The same principle applies to agents. Before entering into high-value negotiations, the agent posts a bond. If the interaction ends successfully, the bond is returned. If the agent is found to have used fraudulent tactics, part or all of the bond is reduced. The size of the bond is set by whoever is on the receiving end. A freelance agent may ask for a small deposit. An enterprise purchasing system may require something larger. This machine does not need someone to watch the whole conversation. If cheating costs money every time you get caught, and the other party can see your history of getting caught, the incentive to cheat drops quickly.

Enforcement can work with smart contracts. Both agents lock in funds before negotiations begin, and the contract is released or withdrawn based on what happens. Because the interaction is already digital, the contract does not require speculation about real-world outcomes. Chat logs, commitments, and cancellations are all recorded by both parties. Clear violations such as no-shows, potentially false pricing, or revocable commitments may be automatically enforced.

These two methods live within one passport, and work together. Identity verification is fundamental. It says: this agent belongs to a real and accountable business. Reputation builds on that identity over time as agents collaborate, rate each other, and accumulate a record. Staking adds a financial layer to partnerships where reputation alone is not a strong enough deterrent. Together, they create a rich passport with every interaction. How many bonds does this agent hold? How much money did he risk? How many disputes have we been involved in, and how were they resolved? An agent checking a passport before an interview begins has something real to check, not a self-written description of what another agent says they can do.

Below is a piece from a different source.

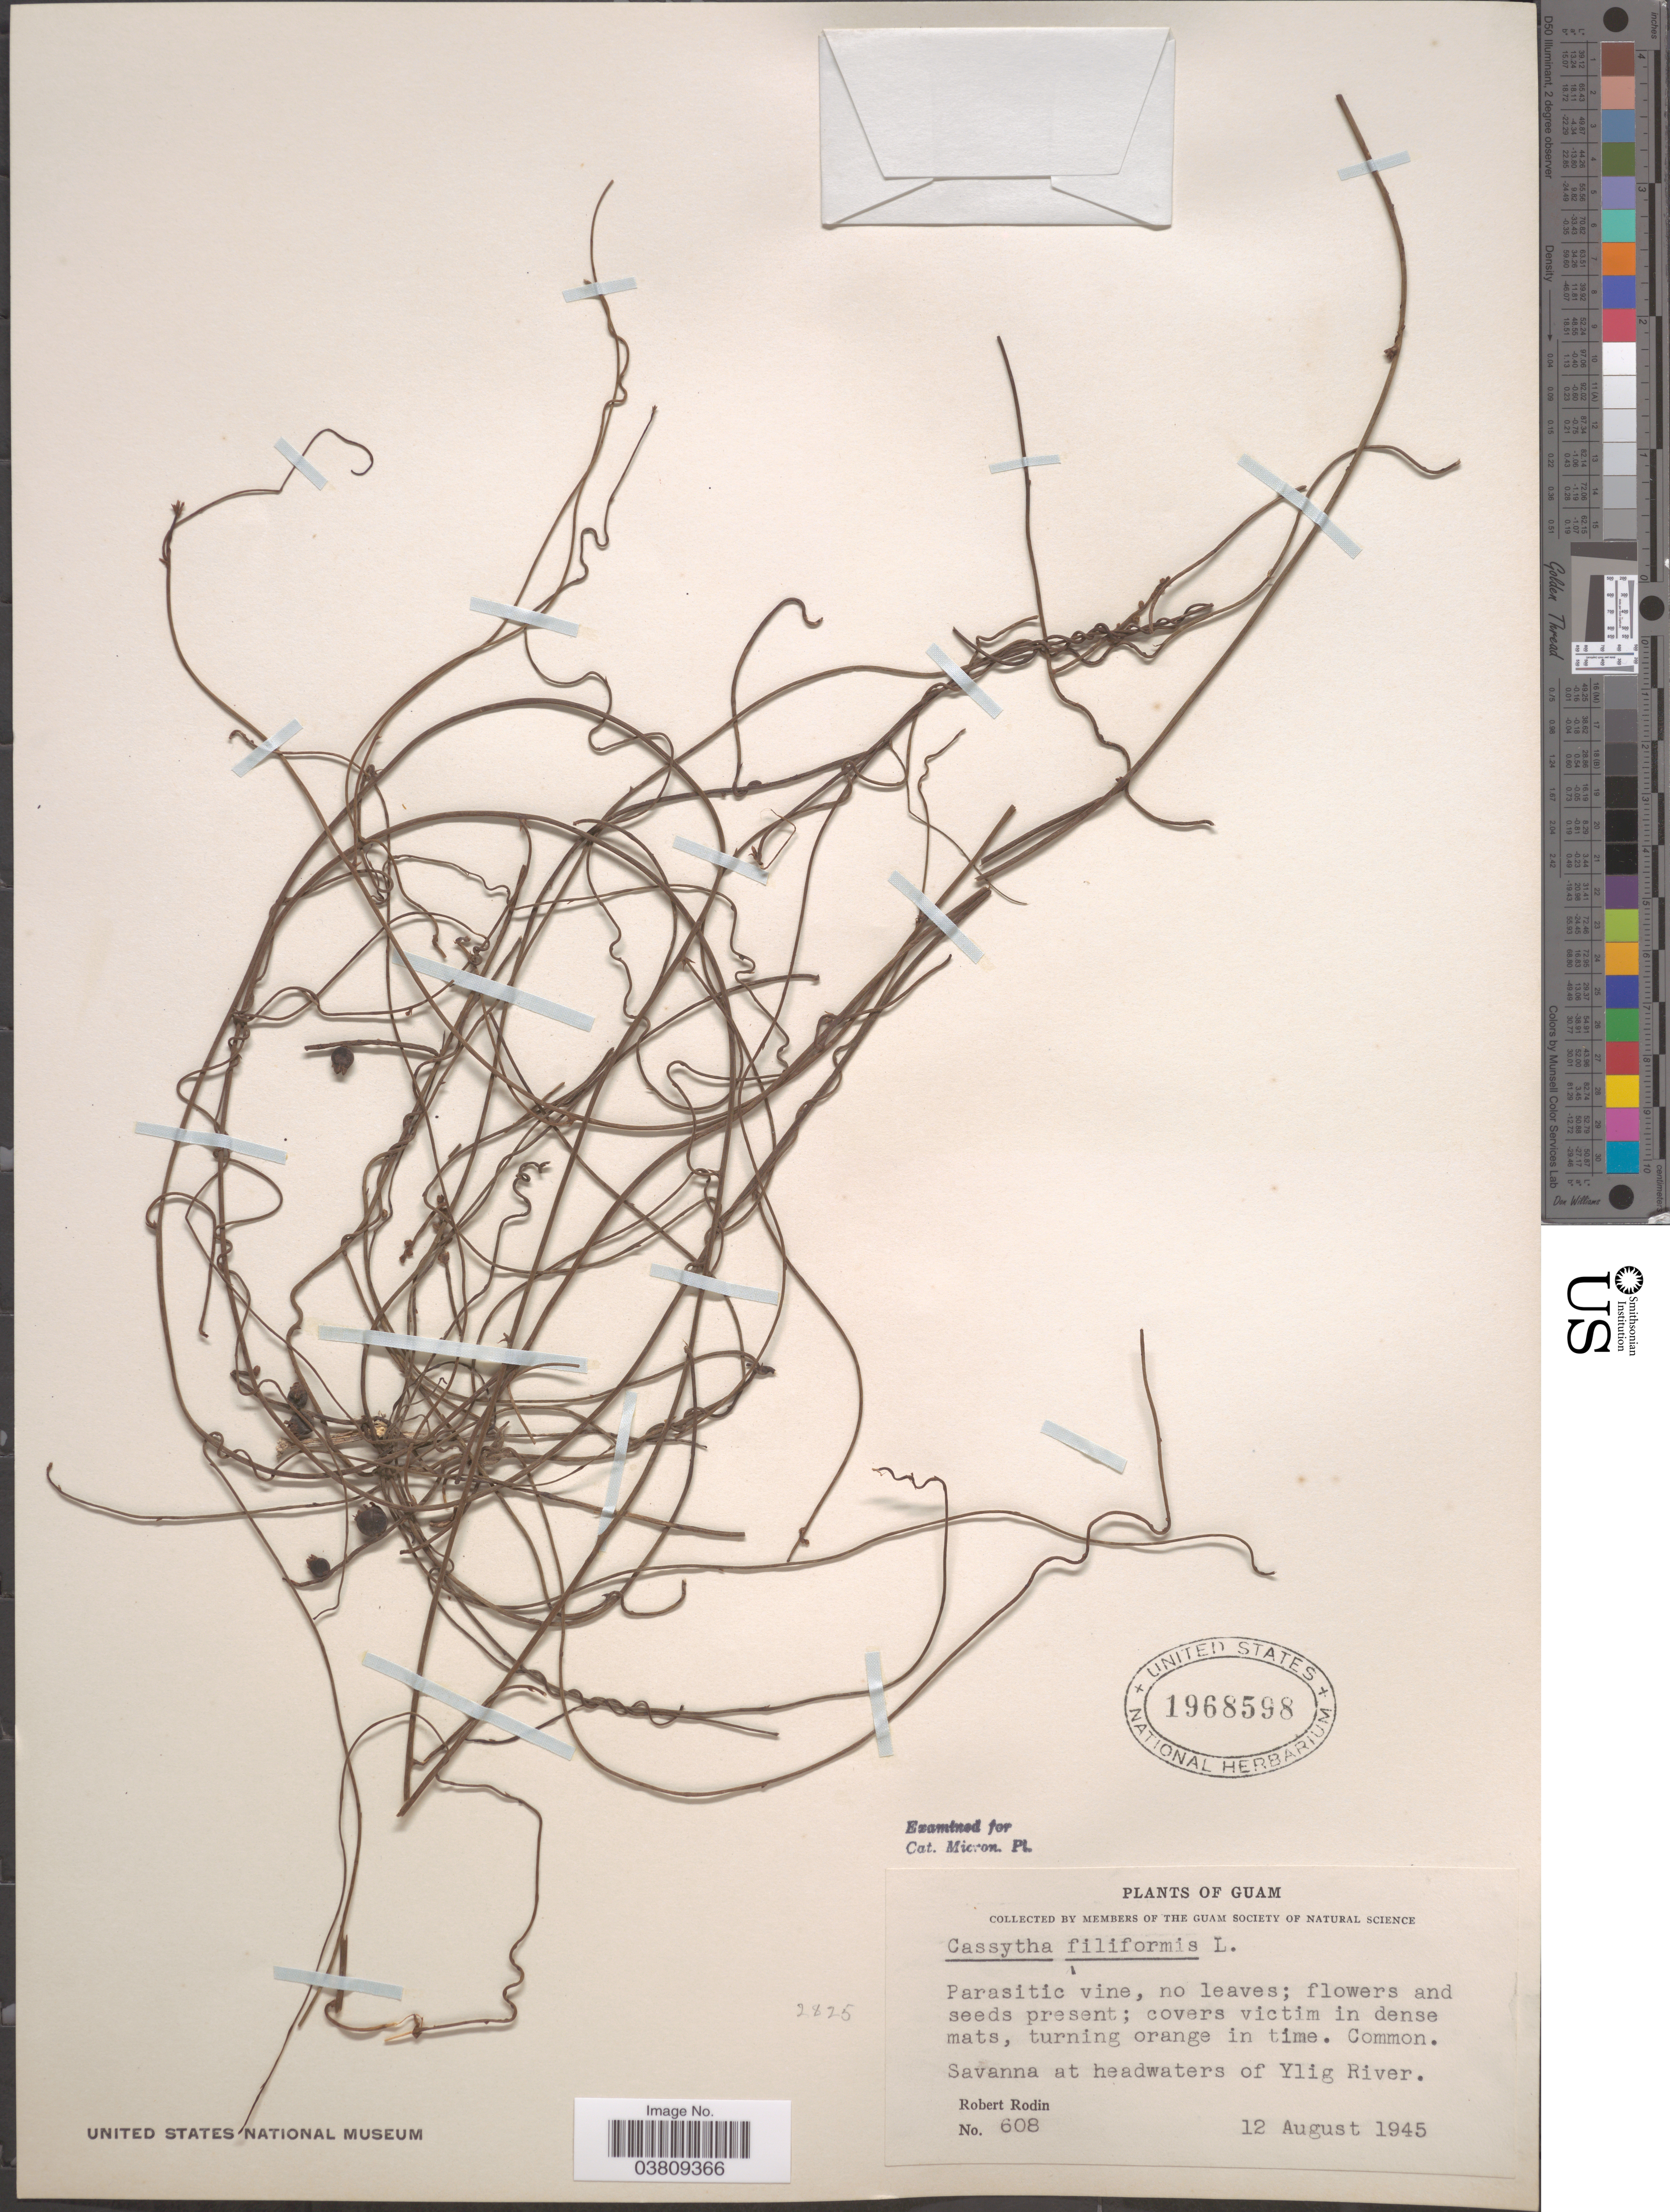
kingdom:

The good news is that people are starting to think about the social media framework. Google’s A2A protocol gives agents a way to find each other and exchange messages. Anthropic’s MCP measures how agents connect to external tools and data. NIST launched the AI ​​Agent Standards Initiative in February 2026 and is actively soliciting input on agent identity and security. These are necessary steps. But they settle on how agents talk, not whether agents should be trusted. The regulations tell you what the agent can do. The passport tells you what to do, whose, and what to lose.

The industry has agent security frameworks as an alignment problem: how do you make sure your agent does what you want it to? That is an internal question. The external question is difficult. How do you make sure their agent can’t exploit yours? That’s not an alignment problem. It’s a question of accountability. And right now, companies building the agent layer are rushing to increase power and autonomy, without building ownership and results systems that make autonomy secure at scale.

All agents will need a passport. Because when agents start negotiating, committing, and collaborating on behalf of real economic actors, ownership is no longer selective; it becomes a real infrastructure. The only uncertainty is timing: whether we build that infrastructure on purpose, or whether the first big failure forces us to build it under pressure, after trust has been lost.

Tanisha Katara

Tanisha Katara is the founder and CEO of Katara Consulting Group (KCG), a blockchain consulting firm that helps companies solve their most complex structural problems: Governance, Tokenomics, Staking design, Node operations, and Go-to-market.